Identify, in the records below, every line where the string "constrainedSize" appears, and copy each such line.

** Opening Provided records block **

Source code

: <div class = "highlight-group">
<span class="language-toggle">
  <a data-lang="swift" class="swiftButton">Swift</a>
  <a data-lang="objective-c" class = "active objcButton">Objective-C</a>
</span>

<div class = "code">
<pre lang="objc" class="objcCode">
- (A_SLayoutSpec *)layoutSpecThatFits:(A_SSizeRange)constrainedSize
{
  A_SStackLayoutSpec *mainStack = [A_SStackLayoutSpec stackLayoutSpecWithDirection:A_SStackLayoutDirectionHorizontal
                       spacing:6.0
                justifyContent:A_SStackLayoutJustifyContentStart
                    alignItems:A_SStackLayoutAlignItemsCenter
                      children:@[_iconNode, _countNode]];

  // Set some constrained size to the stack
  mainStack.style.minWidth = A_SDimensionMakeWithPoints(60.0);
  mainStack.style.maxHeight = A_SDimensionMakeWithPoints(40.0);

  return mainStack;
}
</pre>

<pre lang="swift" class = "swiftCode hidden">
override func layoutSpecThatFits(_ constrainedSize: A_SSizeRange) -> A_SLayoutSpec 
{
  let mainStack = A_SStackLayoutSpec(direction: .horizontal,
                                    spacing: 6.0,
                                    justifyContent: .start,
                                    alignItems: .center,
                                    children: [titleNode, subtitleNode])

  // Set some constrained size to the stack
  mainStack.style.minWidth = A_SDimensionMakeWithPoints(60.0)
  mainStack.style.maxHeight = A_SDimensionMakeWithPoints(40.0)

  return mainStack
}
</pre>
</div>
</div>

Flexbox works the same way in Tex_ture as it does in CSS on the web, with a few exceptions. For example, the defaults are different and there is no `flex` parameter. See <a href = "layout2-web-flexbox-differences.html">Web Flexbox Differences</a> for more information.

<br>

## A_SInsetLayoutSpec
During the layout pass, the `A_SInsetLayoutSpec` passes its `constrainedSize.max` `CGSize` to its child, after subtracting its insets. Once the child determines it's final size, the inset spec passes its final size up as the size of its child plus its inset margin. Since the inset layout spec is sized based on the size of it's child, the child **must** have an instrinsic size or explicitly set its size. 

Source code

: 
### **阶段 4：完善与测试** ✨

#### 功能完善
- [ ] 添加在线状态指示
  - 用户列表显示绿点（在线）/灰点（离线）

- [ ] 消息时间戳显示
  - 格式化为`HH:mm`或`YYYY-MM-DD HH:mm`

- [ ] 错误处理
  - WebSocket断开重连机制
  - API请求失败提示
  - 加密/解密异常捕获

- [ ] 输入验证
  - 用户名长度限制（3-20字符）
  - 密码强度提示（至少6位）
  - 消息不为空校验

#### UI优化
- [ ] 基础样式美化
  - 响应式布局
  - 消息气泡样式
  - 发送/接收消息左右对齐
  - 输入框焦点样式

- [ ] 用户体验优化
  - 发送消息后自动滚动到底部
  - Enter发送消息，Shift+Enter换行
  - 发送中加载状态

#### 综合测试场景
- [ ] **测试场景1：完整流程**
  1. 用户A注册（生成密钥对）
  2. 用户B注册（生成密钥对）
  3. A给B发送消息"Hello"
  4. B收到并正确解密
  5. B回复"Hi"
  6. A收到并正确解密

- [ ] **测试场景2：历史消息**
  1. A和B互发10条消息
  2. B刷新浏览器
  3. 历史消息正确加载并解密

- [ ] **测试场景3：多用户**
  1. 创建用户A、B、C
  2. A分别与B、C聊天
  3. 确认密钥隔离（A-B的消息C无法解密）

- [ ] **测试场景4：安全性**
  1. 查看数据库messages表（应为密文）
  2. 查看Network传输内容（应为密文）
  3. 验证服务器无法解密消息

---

** Closing Provided records block **

• [Solved problem]:
- (A_SLayoutSpec *)layoutSpecThatFits:(A_SSizeRange)constrainedSize
override func layoutSpecThatFits(_ constrainedSize: A_SSizeRange) -> A_SLayoutSpec 
During the layout pass, the `A_SInsetLayoutSpec` passes its `constrainedSize.max` `CGSize` to its child, after subtracting its insets. Once the child determines it's final size, the inset spec passes its final size up as the size of its child plus its inset margin. Since the inset layout spec is sized based on the size of it's child, the child **must** have an instrinsic size or explicitly set its size. 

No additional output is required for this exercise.